A metamaterial with the potential to twist to the left or to the right when impacted by a solid, straight push has been designed by scientists. According to Corentin Coulais, this chiral response is contrary to the expectations of ordinary solid mechanics.
Getting this paradoxical mechanical response in a metamaterial will bridge the gap in developing artificial materials designed to deform in individual ways.

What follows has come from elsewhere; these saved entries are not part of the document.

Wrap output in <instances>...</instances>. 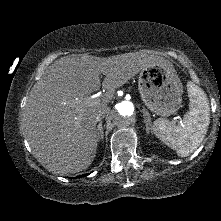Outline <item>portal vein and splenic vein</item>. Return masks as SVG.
<instances>
[{"label":"portal vein and splenic vein","instance_id":"obj_1","mask_svg":"<svg viewBox=\"0 0 221 221\" xmlns=\"http://www.w3.org/2000/svg\"><path fill=\"white\" fill-rule=\"evenodd\" d=\"M97 102H98V99L95 98L94 96H89V97H87V98H85V99L83 100V103H84L85 105H94V104H96Z\"/></svg>","mask_w":221,"mask_h":221}]
</instances>
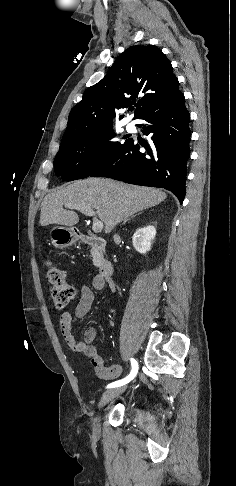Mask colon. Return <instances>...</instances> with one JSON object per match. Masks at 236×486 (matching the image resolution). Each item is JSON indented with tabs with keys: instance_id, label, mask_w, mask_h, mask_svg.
Here are the masks:
<instances>
[{
	"instance_id": "1",
	"label": "colon",
	"mask_w": 236,
	"mask_h": 486,
	"mask_svg": "<svg viewBox=\"0 0 236 486\" xmlns=\"http://www.w3.org/2000/svg\"><path fill=\"white\" fill-rule=\"evenodd\" d=\"M47 267L46 279L51 286V296L57 309L66 308L74 297V288L65 280V272L52 265L51 262L45 263Z\"/></svg>"
}]
</instances>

The designing of man-made materials has paved the way for formulating characteristics that would be unachievable otherwise (e.g. reusability, programmability, exceptional strength, shock-absorption, and resilience). Such characteristics are highly useful for optics and fluidics, space missions, and other such applications. A key problem in designing these metamaterials is getting a mechanical response that is unanticipated with respect to classical standards—for instance, enabling a solid to expand, and not contract, upon being compressed. In this case, Tobias Frenzel and his collaborators layered computer simulations, 3D laser microprinting, which enables expansive fabrication, as well as complex micromechanical experimental methods so as to optimize, produce, and characterize 3D metamaterials with the potential to twist upon being compressed.
Inspired by the light characteristics that enable chiral-like movement upon being impacted by a linear force, Frenzel and his colleagues efficiently transformed a linear motion, or a push, into rotation, or a twist, in a solid material. Coulais further stated that as size effects such as these have earlier been observed in bones, these metamaterials can also be applied for use in prosthetics and can provide crucial knowledge related to the behavior of biological solids.